Aim: Rewrite the data below with every "pose" changed to "camera", leaving everything else as it is.
══════════════════════════════
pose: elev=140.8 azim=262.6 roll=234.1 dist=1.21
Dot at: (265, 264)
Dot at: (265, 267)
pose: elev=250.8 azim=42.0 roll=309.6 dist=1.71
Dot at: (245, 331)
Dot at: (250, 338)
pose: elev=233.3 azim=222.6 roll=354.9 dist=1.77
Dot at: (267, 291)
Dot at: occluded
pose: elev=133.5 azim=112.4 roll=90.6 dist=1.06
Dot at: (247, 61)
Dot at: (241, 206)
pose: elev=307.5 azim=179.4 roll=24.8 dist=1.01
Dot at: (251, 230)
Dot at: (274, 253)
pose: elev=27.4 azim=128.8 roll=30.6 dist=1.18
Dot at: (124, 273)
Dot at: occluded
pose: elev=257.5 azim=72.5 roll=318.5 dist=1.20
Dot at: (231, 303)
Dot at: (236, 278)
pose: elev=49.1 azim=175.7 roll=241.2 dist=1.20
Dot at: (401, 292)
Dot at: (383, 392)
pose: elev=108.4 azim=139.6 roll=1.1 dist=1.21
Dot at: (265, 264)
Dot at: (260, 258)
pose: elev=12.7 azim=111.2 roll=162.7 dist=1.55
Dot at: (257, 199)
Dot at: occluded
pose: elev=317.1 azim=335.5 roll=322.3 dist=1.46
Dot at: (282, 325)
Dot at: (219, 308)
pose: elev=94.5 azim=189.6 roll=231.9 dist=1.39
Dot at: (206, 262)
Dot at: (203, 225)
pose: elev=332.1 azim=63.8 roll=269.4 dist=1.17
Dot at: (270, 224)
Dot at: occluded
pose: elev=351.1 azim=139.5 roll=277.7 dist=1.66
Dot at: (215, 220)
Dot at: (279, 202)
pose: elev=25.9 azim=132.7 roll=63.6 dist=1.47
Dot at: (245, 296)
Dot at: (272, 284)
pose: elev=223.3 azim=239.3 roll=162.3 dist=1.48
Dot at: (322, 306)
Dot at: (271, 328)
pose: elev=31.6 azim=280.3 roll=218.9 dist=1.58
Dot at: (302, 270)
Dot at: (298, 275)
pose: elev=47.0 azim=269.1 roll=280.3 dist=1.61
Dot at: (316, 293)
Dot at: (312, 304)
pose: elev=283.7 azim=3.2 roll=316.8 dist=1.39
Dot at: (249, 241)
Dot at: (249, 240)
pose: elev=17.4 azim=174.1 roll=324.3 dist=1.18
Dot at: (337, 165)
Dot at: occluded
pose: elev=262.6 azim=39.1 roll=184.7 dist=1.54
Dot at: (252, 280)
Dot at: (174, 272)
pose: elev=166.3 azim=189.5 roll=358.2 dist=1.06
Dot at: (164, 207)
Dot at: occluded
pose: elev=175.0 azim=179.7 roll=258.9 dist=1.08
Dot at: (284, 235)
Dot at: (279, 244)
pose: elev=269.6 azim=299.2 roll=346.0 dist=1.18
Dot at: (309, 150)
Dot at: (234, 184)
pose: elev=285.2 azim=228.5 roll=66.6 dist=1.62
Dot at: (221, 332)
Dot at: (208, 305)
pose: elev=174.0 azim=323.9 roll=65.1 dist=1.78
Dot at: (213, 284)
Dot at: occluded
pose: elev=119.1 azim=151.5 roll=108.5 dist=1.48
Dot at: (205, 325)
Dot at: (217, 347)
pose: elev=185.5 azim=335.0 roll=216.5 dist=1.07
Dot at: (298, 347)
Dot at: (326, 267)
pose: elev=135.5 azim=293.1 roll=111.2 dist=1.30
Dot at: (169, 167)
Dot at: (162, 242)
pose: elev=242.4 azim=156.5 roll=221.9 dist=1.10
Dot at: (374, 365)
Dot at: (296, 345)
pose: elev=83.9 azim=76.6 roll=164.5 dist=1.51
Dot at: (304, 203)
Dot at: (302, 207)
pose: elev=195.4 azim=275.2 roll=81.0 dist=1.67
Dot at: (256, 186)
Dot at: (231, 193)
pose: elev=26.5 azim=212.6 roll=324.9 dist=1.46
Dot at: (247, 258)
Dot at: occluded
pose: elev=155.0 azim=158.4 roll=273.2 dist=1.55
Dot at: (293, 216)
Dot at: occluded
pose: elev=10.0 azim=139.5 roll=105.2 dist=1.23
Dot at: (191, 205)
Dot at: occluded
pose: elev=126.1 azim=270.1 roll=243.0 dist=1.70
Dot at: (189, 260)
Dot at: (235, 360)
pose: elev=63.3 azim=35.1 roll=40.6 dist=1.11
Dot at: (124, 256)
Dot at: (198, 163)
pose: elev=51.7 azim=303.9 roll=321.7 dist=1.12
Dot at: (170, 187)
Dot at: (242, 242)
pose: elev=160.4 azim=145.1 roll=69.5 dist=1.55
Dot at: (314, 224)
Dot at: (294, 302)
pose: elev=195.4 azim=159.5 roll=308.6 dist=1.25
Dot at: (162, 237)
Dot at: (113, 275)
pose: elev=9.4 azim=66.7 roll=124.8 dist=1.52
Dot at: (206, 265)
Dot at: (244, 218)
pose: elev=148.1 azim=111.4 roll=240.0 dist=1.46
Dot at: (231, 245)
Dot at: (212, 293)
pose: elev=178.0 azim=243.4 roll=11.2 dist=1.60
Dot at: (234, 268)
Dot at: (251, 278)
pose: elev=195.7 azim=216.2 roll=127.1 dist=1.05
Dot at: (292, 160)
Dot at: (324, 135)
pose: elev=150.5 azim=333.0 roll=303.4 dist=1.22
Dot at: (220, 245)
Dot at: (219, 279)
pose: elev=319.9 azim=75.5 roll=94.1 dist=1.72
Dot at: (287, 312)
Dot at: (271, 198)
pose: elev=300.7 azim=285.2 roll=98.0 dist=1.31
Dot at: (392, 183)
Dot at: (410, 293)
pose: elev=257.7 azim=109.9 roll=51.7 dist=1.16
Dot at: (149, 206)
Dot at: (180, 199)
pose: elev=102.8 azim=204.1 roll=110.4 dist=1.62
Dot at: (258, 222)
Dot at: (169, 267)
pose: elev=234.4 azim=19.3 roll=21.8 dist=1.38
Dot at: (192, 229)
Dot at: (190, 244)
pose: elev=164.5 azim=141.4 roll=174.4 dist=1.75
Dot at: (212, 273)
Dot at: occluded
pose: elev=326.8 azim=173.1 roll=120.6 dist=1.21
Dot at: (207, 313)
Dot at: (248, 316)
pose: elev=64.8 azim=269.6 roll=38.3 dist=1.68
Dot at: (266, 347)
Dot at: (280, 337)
══════════════════════════════
Full answer:
camera: elev=140.8 azim=262.6 roll=234.1 dist=1.21
Dot at: (265, 264)
Dot at: (265, 267)
camera: elev=250.8 azim=42.0 roll=309.6 dist=1.71
Dot at: (245, 331)
Dot at: (250, 338)
camera: elev=233.3 azim=222.6 roll=354.9 dist=1.77
Dot at: (267, 291)
Dot at: occluded
camera: elev=133.5 azim=112.4 roll=90.6 dist=1.06
Dot at: (247, 61)
Dot at: (241, 206)
camera: elev=307.5 azim=179.4 roll=24.8 dist=1.01
Dot at: (251, 230)
Dot at: (274, 253)
camera: elev=27.4 azim=128.8 roll=30.6 dist=1.18
Dot at: (124, 273)
Dot at: occluded
camera: elev=257.5 azim=72.5 roll=318.5 dist=1.20
Dot at: (231, 303)
Dot at: (236, 278)
camera: elev=49.1 azim=175.7 roll=241.2 dist=1.20
Dot at: (401, 292)
Dot at: (383, 392)
camera: elev=108.4 azim=139.6 roll=1.1 dist=1.21
Dot at: (265, 264)
Dot at: (260, 258)
camera: elev=12.7 azim=111.2 roll=162.7 dist=1.55
Dot at: (257, 199)
Dot at: occluded
camera: elev=317.1 azim=335.5 roll=322.3 dist=1.46
Dot at: (282, 325)
Dot at: (219, 308)
camera: elev=94.5 azim=189.6 roll=231.9 dist=1.39
Dot at: (206, 262)
Dot at: (203, 225)
camera: elev=332.1 azim=63.8 roll=269.4 dist=1.17
Dot at: (270, 224)
Dot at: occluded
camera: elev=351.1 azim=139.5 roll=277.7 dist=1.66
Dot at: (215, 220)
Dot at: (279, 202)
camera: elev=25.9 azim=132.7 roll=63.6 dist=1.47
Dot at: (245, 296)
Dot at: (272, 284)
camera: elev=223.3 azim=239.3 roll=162.3 dist=1.48
Dot at: (322, 306)
Dot at: (271, 328)
camera: elev=31.6 azim=280.3 roll=218.9 dist=1.58
Dot at: (302, 270)
Dot at: (298, 275)
camera: elev=47.0 azim=269.1 roll=280.3 dist=1.61
Dot at: (316, 293)
Dot at: (312, 304)
camera: elev=283.7 azim=3.2 roll=316.8 dist=1.39
Dot at: (249, 241)
Dot at: (249, 240)
camera: elev=17.4 azim=174.1 roll=324.3 dist=1.18
Dot at: (337, 165)
Dot at: occluded
camera: elev=262.6 azim=39.1 roll=184.7 dist=1.54
Dot at: (252, 280)
Dot at: (174, 272)
camera: elev=166.3 azim=189.5 roll=358.2 dist=1.06
Dot at: (164, 207)
Dot at: occluded
camera: elev=175.0 azim=179.7 roll=258.9 dist=1.08
Dot at: (284, 235)
Dot at: (279, 244)
camera: elev=269.6 azim=299.2 roll=346.0 dist=1.18
Dot at: (309, 150)
Dot at: (234, 184)
camera: elev=285.2 azim=228.5 roll=66.6 dist=1.62
Dot at: (221, 332)
Dot at: (208, 305)
camera: elev=174.0 azim=323.9 roll=65.1 dist=1.78
Dot at: (213, 284)
Dot at: occluded
camera: elev=119.1 azim=151.5 roll=108.5 dist=1.48
Dot at: (205, 325)
Dot at: (217, 347)
camera: elev=185.5 azim=335.0 roll=216.5 dist=1.07
Dot at: (298, 347)
Dot at: (326, 267)
camera: elev=135.5 azim=293.1 roll=111.2 dist=1.30
Dot at: (169, 167)
Dot at: (162, 242)
camera: elev=242.4 azim=156.5 roll=221.9 dist=1.10
Dot at: (374, 365)
Dot at: (296, 345)
camera: elev=83.9 azim=76.6 roll=164.5 dist=1.51
Dot at: (304, 203)
Dot at: (302, 207)
camera: elev=195.4 azim=275.2 roll=81.0 dist=1.67
Dot at: (256, 186)
Dot at: (231, 193)
camera: elev=26.5 azim=212.6 roll=324.9 dist=1.46
Dot at: (247, 258)
Dot at: occluded
camera: elev=155.0 azim=158.4 roll=273.2 dist=1.55
Dot at: (293, 216)
Dot at: occluded
camera: elev=10.0 azim=139.5 roll=105.2 dist=1.23
Dot at: (191, 205)
Dot at: occluded
camera: elev=126.1 azim=270.1 roll=243.0 dist=1.70
Dot at: (189, 260)
Dot at: (235, 360)
camera: elev=63.3 azim=35.1 roll=40.6 dist=1.11
Dot at: (124, 256)
Dot at: (198, 163)
camera: elev=51.7 azim=303.9 roll=321.7 dist=1.12
Dot at: (170, 187)
Dot at: (242, 242)
camera: elev=160.4 azim=145.1 roll=69.5 dist=1.55
Dot at: (314, 224)
Dot at: (294, 302)
camera: elev=195.4 azim=159.5 roll=308.6 dist=1.25
Dot at: (162, 237)
Dot at: (113, 275)
camera: elev=9.4 azim=66.7 roll=124.8 dist=1.52
Dot at: (206, 265)
Dot at: (244, 218)
camera: elev=148.1 azim=111.4 roll=240.0 dist=1.46
Dot at: (231, 245)
Dot at: (212, 293)
camera: elev=178.0 azim=243.4 roll=11.2 dist=1.60
Dot at: (234, 268)
Dot at: (251, 278)
camera: elev=195.7 azim=216.2 roll=127.1 dist=1.05
Dot at: (292, 160)
Dot at: (324, 135)
camera: elev=150.5 azim=333.0 roll=303.4 dist=1.22
Dot at: (220, 245)
Dot at: (219, 279)
camera: elev=319.9 azim=75.5 roll=94.1 dist=1.72
Dot at: (287, 312)
Dot at: (271, 198)
camera: elev=300.7 azim=285.2 roll=98.0 dist=1.31
Dot at: (392, 183)
Dot at: (410, 293)
camera: elev=257.7 azim=109.9 roll=51.7 dist=1.16
Dot at: (149, 206)
Dot at: (180, 199)
camera: elev=102.8 azim=204.1 roll=110.4 dist=1.62
Dot at: (258, 222)
Dot at: (169, 267)
camera: elev=234.4 azim=19.3 roll=21.8 dist=1.38
Dot at: (192, 229)
Dot at: (190, 244)
camera: elev=164.5 azim=141.4 roll=174.4 dist=1.75
Dot at: (212, 273)
Dot at: occluded
camera: elev=326.8 azim=173.1 roll=120.6 dist=1.21
Dot at: (207, 313)
Dot at: (248, 316)
camera: elev=64.8 azim=269.6 roll=38.3 dist=1.68
Dot at: (266, 347)
Dot at: (280, 337)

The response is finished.